Вдвоем с блоковой они кое-как стащили меня с нар и поволокли в строй, где под охраной эсэсманов и сторожевых псов стояли дети: пересчитанные, готовые к отправке. Отправили и меня… А Люду через некоторое время вывезли вместе с другими детьми в Освенцим.

Рассказывает Людмила Королева

У меня воспоминания путаные, мне ведь было всего пять лет. Помню, как меня с мамой и двумя сестричками — Шурой и Риммой привезли в лагерь, наверное, это был Майданек.

Риммочка была совсем маленькая, грудняшка. Мама держала ее на руках, а мы с Шурочкой держались за мамину юбку. Риммочка была очень красивая, как кукла, с большими голубыми глазами. Она всем нравилась. Мама подносила ее к окну барака, и польки, проходя мимо, тихонько совали ей что-нибудь из еды.
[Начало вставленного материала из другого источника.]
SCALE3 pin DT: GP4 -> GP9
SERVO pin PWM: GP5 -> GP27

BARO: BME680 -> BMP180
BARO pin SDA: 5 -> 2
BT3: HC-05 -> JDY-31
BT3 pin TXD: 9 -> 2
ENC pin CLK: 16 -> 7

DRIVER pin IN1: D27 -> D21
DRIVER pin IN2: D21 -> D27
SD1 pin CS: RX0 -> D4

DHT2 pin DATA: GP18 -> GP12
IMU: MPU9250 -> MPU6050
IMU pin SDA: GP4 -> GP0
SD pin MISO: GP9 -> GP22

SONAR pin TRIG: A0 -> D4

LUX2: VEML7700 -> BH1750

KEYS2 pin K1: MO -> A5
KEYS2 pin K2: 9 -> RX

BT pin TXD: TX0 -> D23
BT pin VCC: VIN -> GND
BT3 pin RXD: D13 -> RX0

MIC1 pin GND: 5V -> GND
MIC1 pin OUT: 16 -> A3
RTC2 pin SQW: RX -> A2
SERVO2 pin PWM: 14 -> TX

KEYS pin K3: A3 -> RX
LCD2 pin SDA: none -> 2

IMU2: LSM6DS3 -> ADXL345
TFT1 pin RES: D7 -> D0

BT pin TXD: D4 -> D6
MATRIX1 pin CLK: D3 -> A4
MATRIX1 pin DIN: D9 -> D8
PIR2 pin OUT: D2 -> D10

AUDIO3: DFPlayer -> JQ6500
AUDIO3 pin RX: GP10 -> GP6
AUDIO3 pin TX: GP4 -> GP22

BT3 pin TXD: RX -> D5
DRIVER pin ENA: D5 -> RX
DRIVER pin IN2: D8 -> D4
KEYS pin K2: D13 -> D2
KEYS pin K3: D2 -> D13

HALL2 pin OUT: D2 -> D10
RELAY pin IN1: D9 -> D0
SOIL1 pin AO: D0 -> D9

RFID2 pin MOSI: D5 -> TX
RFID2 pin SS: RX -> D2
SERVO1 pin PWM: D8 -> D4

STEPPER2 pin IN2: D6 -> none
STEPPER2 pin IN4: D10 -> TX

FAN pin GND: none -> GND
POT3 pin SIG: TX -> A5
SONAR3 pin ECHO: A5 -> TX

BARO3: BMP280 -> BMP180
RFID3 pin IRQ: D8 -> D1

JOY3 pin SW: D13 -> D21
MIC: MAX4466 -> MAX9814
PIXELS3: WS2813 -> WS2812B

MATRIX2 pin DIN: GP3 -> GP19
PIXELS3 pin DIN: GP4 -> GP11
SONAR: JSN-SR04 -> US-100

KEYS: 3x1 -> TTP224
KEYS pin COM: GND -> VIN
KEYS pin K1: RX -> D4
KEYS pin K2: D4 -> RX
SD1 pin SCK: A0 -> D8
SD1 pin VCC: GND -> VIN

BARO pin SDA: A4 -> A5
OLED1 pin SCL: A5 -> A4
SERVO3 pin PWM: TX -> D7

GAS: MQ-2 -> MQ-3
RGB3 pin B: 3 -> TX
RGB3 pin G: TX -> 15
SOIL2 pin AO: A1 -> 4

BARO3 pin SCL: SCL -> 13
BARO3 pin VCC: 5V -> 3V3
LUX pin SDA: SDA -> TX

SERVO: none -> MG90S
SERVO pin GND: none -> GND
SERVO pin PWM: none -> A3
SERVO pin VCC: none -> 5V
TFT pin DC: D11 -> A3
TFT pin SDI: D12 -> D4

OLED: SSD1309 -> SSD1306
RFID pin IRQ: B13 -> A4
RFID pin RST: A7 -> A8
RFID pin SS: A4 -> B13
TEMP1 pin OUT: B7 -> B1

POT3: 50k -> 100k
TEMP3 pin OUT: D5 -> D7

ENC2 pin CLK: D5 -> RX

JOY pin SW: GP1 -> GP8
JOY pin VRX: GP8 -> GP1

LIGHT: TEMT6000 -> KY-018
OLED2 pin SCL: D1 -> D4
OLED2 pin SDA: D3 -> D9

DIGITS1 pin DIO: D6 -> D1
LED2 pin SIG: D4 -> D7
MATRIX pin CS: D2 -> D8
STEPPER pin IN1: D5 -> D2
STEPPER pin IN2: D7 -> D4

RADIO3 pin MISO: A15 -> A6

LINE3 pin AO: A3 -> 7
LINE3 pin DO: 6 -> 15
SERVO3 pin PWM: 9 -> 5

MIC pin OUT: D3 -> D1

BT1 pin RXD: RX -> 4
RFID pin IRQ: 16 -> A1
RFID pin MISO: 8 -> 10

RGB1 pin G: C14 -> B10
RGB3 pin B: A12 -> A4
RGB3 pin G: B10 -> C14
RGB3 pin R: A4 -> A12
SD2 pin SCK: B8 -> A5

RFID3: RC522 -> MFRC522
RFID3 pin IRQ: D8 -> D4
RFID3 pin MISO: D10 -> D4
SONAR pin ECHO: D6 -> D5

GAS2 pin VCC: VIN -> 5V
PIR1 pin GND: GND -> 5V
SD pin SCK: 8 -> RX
Вскоре я заболела тифом. Лежала в ревире лагерной больницы на нижних нарах. Мама приходила проведывать меня. Но в барак ее, конечно, не допускали. Вообще приходить в ревир было запрещено, он был огорожен колючей проволокой. Мама стояла за проволокой, а я выходила к ней. Мама всегда приносила с собой солдатский котелок. Я через проволоку украдкой брала у нее котелок и сливала туда все, что оставалось от больных, которые есть не могли или не доедали свою пайку. В ревире кормили получше, чем в бараке. Давали суп из непросеянного овса, а иногда даже кашу. Мои «передачи» ели втроем — мама, Шура и Риммочка, потому что молоко у мамы пропало. Кормить Риммочку было нечем.

Если матери удавалось дождаться меня, я передавала ей котелок сразу. А если ее успевали отогнать, то старалась спрятать котелок с пищей у себя на нарах, чтоб отдать маме, когда она придет снова.

Еще помню, как на нарах рядом со мной лежала мертвая женщина. Она умерла ночью, но ее не убирали до утра. Это была очень страшная ночь для меня.

Помню, что после болезни к маме я не вернулась. Однажды сделали аппель, я стояла вместе с другими детьми, а немцы ходили по рядам и отбирали нас. Меня отобрали тоже, и после этого аппеля меня увезли в другой концлагерь, детский. Маму с Шурой потом перегнали в Освенцим. А Риммочка умерла в Майданеке, и ее сожгли.